- _The problem_
Write out each line of the records below word for word, in the same order.

- _Data provided_
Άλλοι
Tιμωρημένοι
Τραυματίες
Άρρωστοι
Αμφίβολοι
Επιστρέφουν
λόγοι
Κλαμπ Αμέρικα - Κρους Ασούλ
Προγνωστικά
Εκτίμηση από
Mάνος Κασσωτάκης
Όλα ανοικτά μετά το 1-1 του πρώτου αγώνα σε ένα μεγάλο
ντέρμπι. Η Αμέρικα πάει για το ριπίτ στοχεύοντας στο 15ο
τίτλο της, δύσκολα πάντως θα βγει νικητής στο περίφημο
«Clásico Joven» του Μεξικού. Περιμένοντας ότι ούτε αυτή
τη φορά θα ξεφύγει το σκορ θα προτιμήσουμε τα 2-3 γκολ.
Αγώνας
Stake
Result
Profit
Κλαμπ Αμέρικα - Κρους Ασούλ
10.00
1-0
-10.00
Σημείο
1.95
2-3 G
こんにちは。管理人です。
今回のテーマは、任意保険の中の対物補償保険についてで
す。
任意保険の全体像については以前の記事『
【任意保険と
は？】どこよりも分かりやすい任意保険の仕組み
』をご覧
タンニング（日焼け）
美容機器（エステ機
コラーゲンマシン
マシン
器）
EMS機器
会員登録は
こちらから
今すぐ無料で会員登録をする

- _Answer box_
Άλλοι
Tιμωρημένοι
Τραυματίες
Άρρωστοι
Αμφίβολοι
Επιστρέφουν
λόγοι
Κλαμπ Αμέρικα - Κρους Ασούλ
Προγνωστικά
Εκτίμηση από
Mάνος Κασσωτάκης
Όλα ανοικτά μετά το 1-1 του πρώτου αγώνα σε ένα μεγάλο
ντέρμπι. Η Αμέρικα πάει για το ριπίτ στοχεύοντας στο 15ο
τίτλο της, δύσκολα πάντως θα βγει νικητής στο περίφημο
«Clásico Joven» του Μεξικού. Περιμένοντας ότι ούτε αυτή
τη φορά θα ξεφύγει το σκορ θα προτιμήσουμε τα 2-3 γκολ.
Αγώνας
Stake
Result
Profit
Κλαμπ Αμέρικα - Κρους Ασούλ
10.00
1-0
-10.00
Σημείο
1.95
2-3 G
こんにちは。管理人です。
今回のテーマは、任意保険の中の対物補償保険についてで
す。
任意保険の全体像については以前の記事『
【任意保険と
は？】どこよりも分かりやすい任意保険の仕組み
』をご覧
タンニング（日焼け）
美容機器（エステ機
コラーゲンマシン
マシン
器）
EMS機器
会員登録は
こちらから
今すぐ無料で会員登録をする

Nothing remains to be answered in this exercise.